On voit avec quelle dextérité la grande nation commerçante sait infléchir les principes dans le sens des opportunités ; c’est sous cette forme que la doctrine libérale a fait la fortune de ses inventeurs et l’on peut dire du libre-échange, comme on l’a dit du journalisme, qu’il mène à tout à condition d’en sortir.
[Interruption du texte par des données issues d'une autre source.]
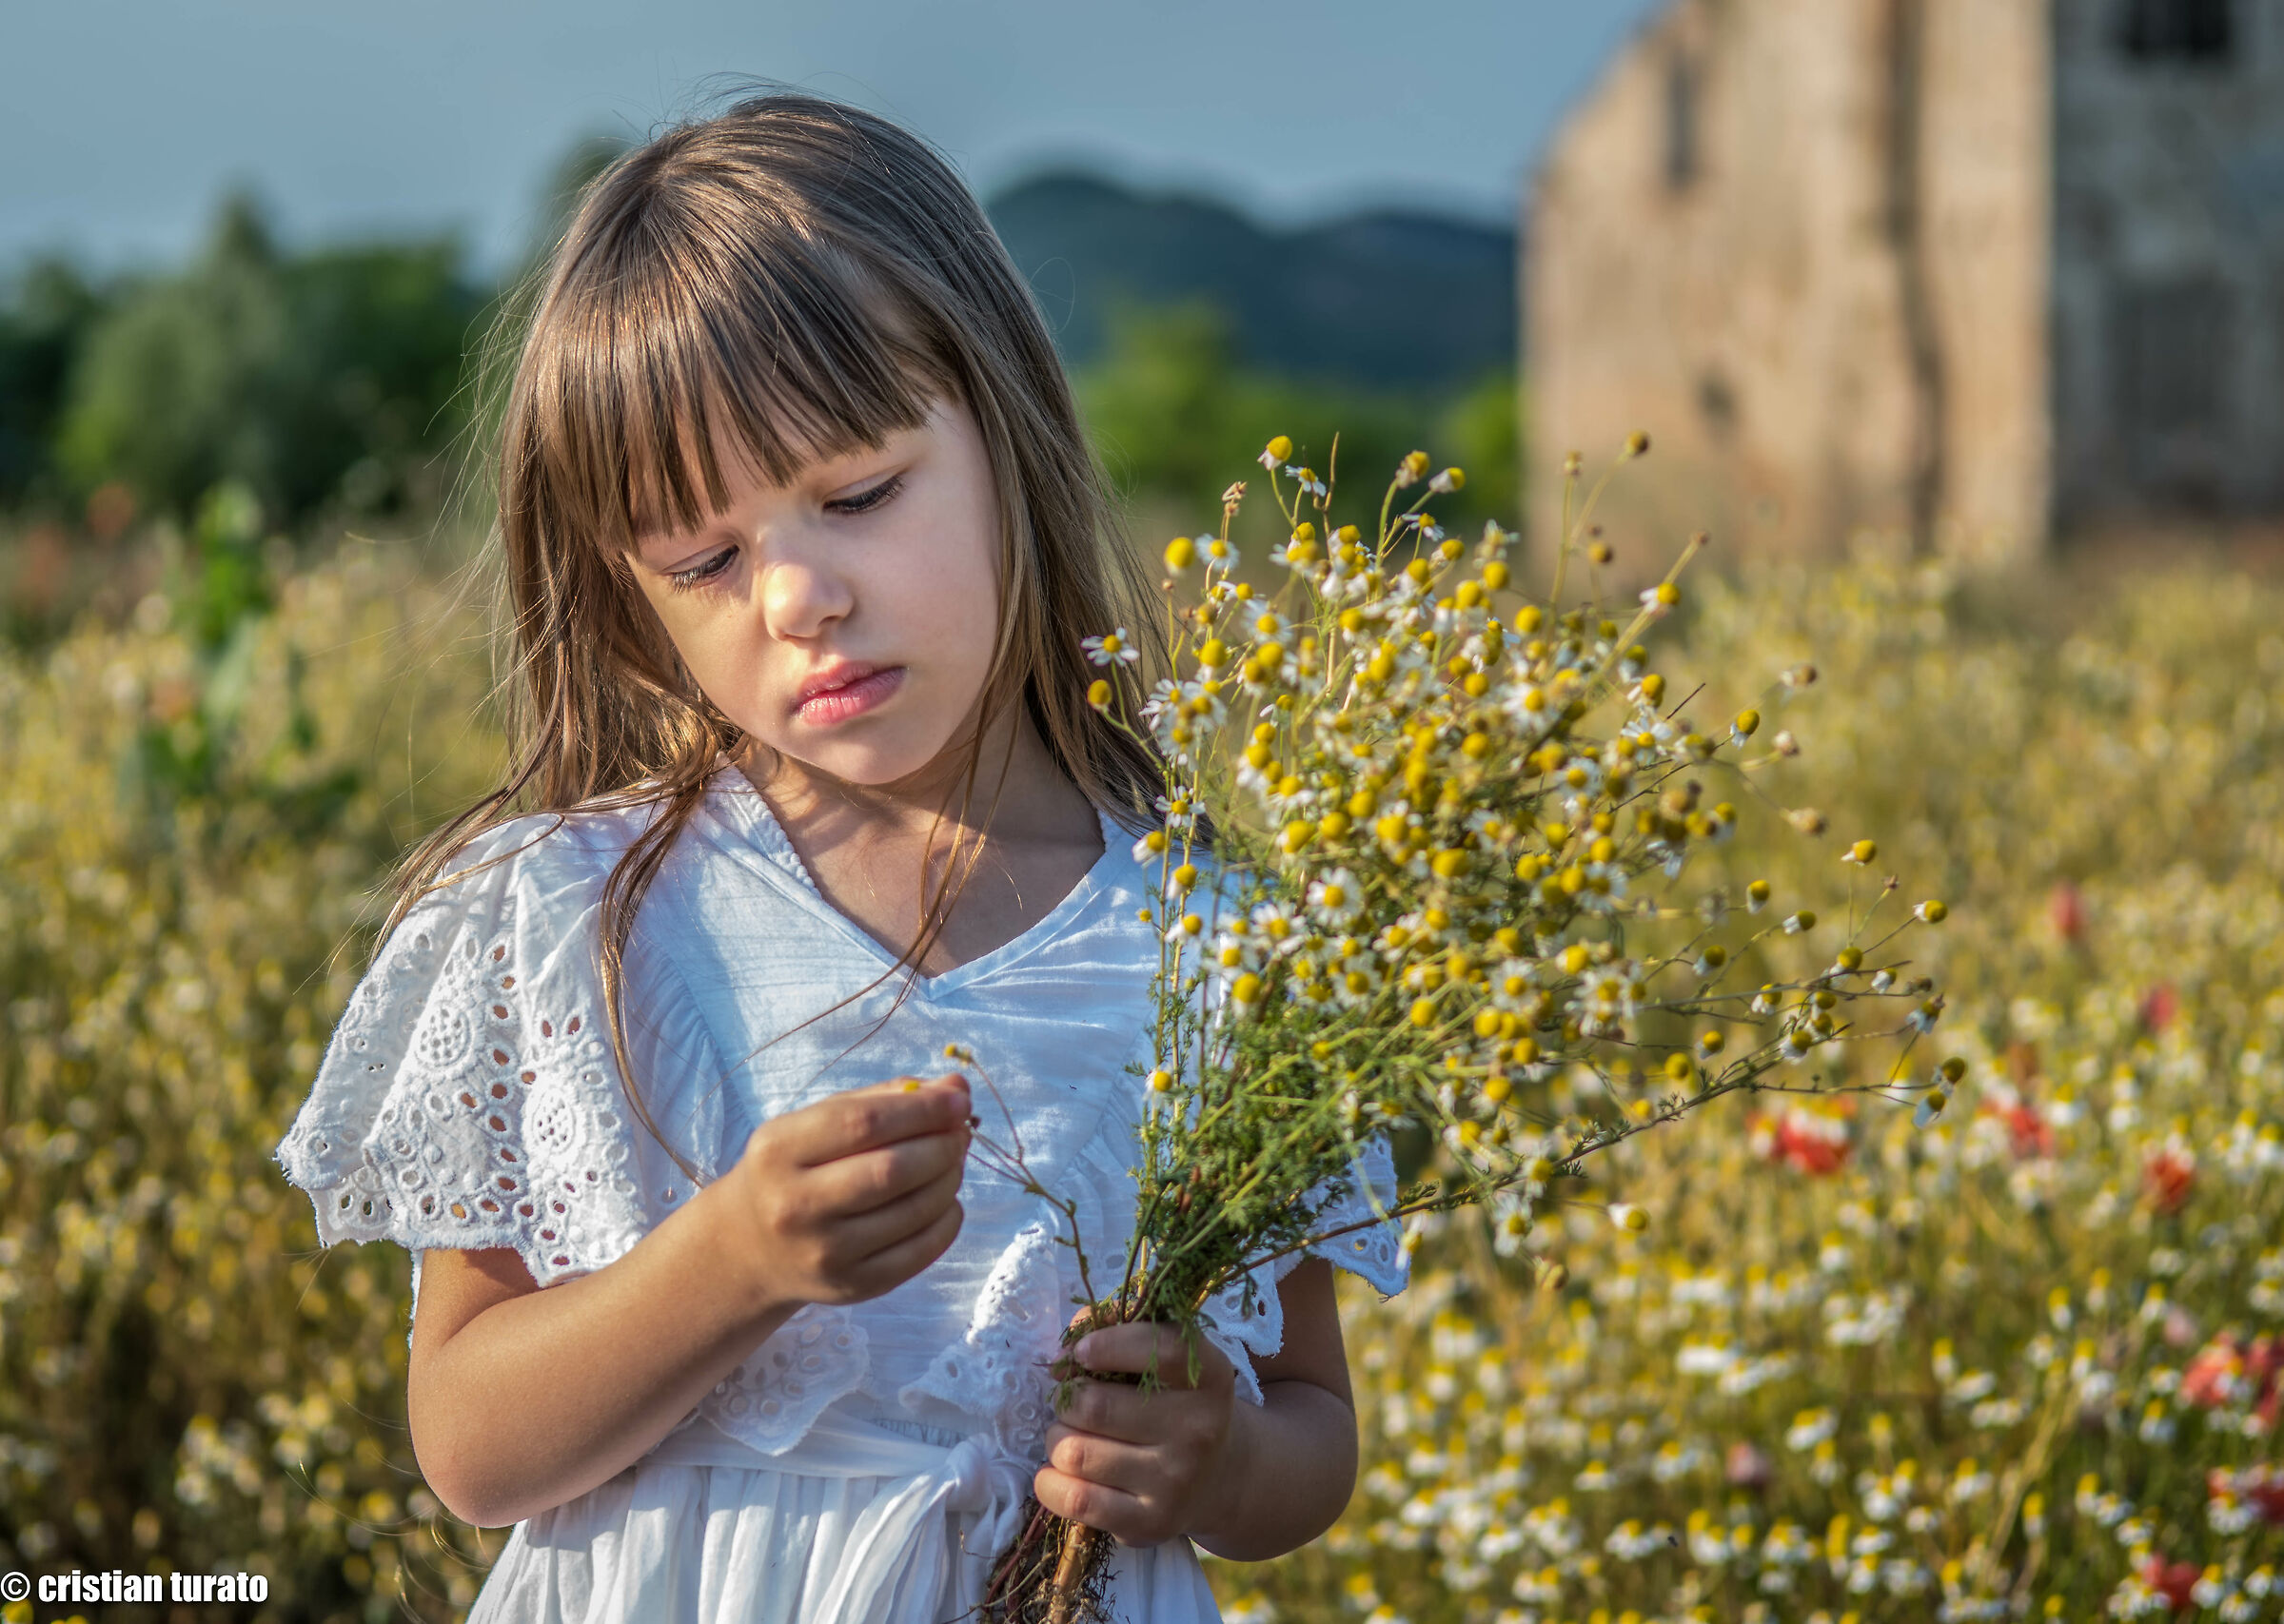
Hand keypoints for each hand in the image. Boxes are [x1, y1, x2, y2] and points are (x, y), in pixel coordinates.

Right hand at [720, 1072, 970, 1312]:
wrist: (752, 1246)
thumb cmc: (796, 1168)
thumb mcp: (818, 1122)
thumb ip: (885, 1100)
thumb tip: (955, 1088)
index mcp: (779, 1151)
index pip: (863, 1123)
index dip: (922, 1110)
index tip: (958, 1100)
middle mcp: (795, 1206)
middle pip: (892, 1170)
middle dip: (942, 1146)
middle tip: (960, 1132)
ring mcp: (824, 1253)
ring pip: (914, 1211)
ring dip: (949, 1179)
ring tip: (952, 1161)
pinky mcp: (853, 1286)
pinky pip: (921, 1251)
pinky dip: (947, 1219)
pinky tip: (945, 1201)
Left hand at [1034, 1321, 1236, 1547]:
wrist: (1218, 1477)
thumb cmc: (1175, 1403)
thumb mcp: (1167, 1359)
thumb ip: (1121, 1329)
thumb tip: (1071, 1337)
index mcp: (1208, 1377)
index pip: (1157, 1349)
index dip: (1105, 1345)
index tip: (1080, 1353)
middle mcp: (1198, 1431)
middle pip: (1094, 1406)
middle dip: (1066, 1399)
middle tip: (1071, 1401)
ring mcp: (1175, 1481)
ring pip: (1075, 1452)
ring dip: (1057, 1438)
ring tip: (1071, 1436)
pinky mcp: (1149, 1523)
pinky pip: (1076, 1500)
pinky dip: (1049, 1482)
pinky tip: (1057, 1472)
Le fait est que les conditions économiques se sont modifiées de fond en comble depuis les beaux jours de Richard Cobden, dont les compatriotes ont eu longtemps une avance marquée sur tous leurs rivaux, grâce au tonnage de leur flotte marchande, au nombre de leurs colons, à la puissance de leurs grandes compagnies et à tout un ensemble de circonstances qui, en leur assurant la suprématie, leur permettait d’accorder sans péril aux nations étrangères une liberté commerciale dont la réciprocité comportait de sérieux bénéfices. « Ce n’est donc pas grâce au libre-échange, mais en dépit du libre-échange, dit encore M. Guy, que les rapports commerciaux entre la Grande-Bretagne et ses colonies ont été si étroits et si rémunérateurs de part et d’autre. »

  1. On sait que le parlement des États-Unis se prépare à voter une loi qui accorde à la marine américaine des primes sur la navigation d’un chiffre fort élevé.